Source extract -
*-*-*
By DNAinfo Staff on March 8, 2011 2:43pm  | Updated on March 8, 2011 7:15pm

By Jill Colvin

DNAinfo Reporter/Producer

MIDTOWN — Times Square business leaders say a decision to move the Macy's Thanksgiving Day Parade away from Times Square after more than 80 years will be a disaster for holiday tourism in the city.

"We are baffled," said Tim Tompkins, president of the Times Square Alliance, which represents businesses in the area. "After two successful years on Seventh Avenue, we have yet to hear a sound reason from Macy's on why a world famous parade should go through a corridor of empty office buildings on Sixth Avenue rather than Times Square, a globally recognized symbol of New York's dynamism and energy, where thousands more people can enjoy it both on the ground and from their hotel rooms."

As DNAinfo first reported, the Macy's Thanksgiving Day Parade is set to be re-routed yet again in 2012 from its current route down Seventh Avenue to a route along Sixth.

"Macy's officials feel that 6th Avenue is quite simply, the safest route for the world-famous Macy's Thanksgiving Day Parade," Macy's spokesman Orlando Veras said in a statement explaining the move.
*-*-*
Given material -
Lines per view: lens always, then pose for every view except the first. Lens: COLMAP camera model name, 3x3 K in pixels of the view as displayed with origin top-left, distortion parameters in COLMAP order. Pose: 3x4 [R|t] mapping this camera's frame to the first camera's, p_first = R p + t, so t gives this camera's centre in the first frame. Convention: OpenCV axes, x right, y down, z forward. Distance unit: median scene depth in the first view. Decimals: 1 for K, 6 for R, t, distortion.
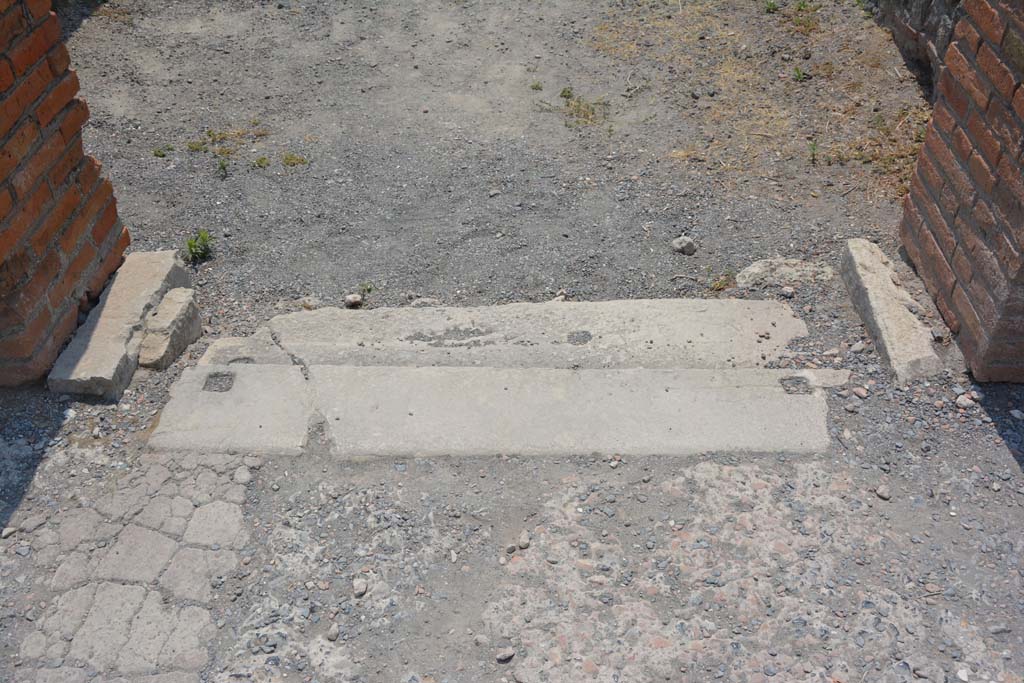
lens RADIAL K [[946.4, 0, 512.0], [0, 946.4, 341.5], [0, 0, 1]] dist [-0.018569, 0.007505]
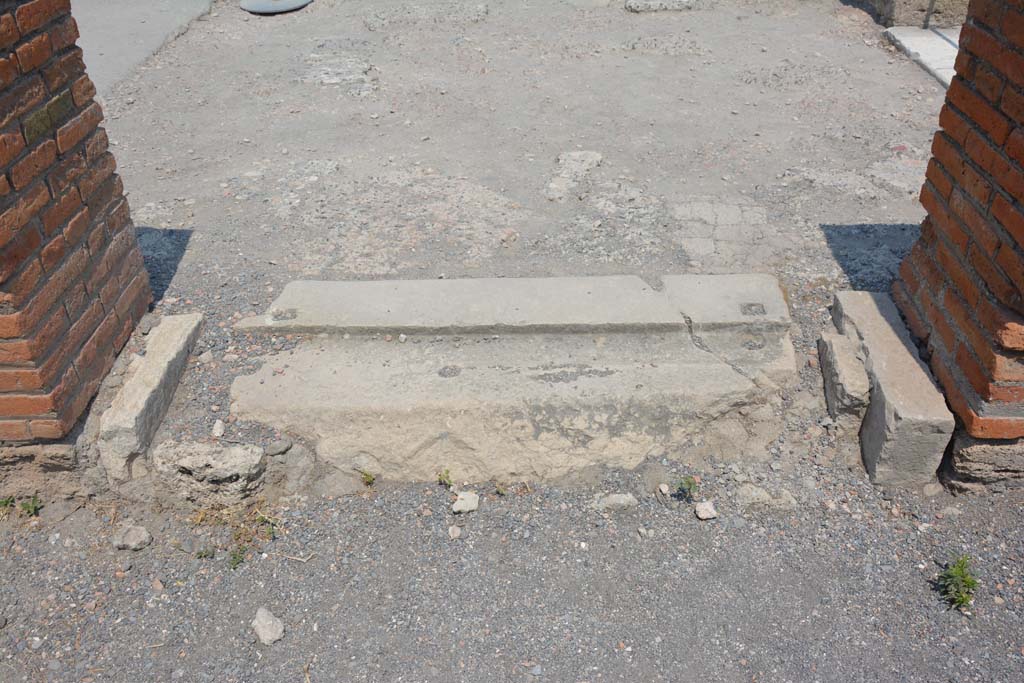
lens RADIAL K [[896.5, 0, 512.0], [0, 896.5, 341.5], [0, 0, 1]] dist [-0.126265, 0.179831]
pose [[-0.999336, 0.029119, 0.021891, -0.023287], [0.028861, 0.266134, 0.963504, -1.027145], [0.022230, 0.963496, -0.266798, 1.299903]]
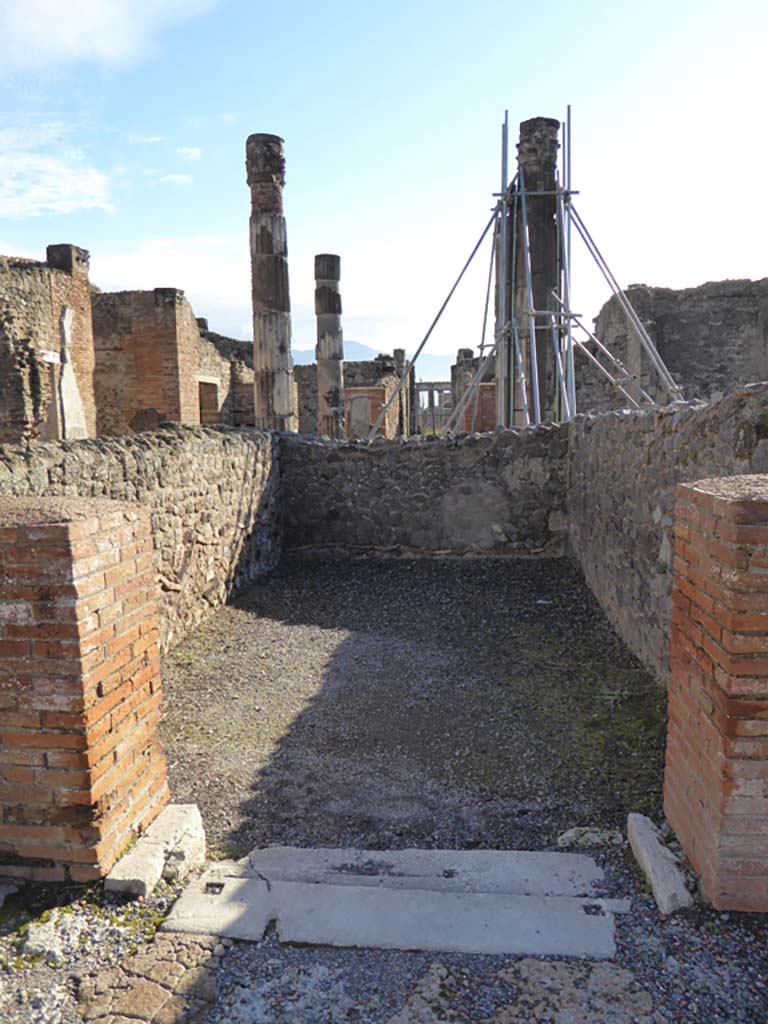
*-*-*
Exercise instructions -
a) Return the stretch of the parade article from "MIDTOWN — Times" through "in the city.".
b) Answer these questions from the parade article:
(i) Who is the president of the Times Square Alliance?
(ii) Which avenue is the parade set to be routed along in 2012?
(iii) What is the name of the Macy's spokesman quoted?
None of the data is needed here.

Exercise responses -
a)
MIDTOWN — Times Square business leaders say a decision to move the Macy's Thanksgiving Day Parade away from Times Square after more than 80 years will be a disaster for holiday tourism in the city.

b)
(i) Tim Tompkins
(ii) Sixth Avenue
(iii) Orlando Veras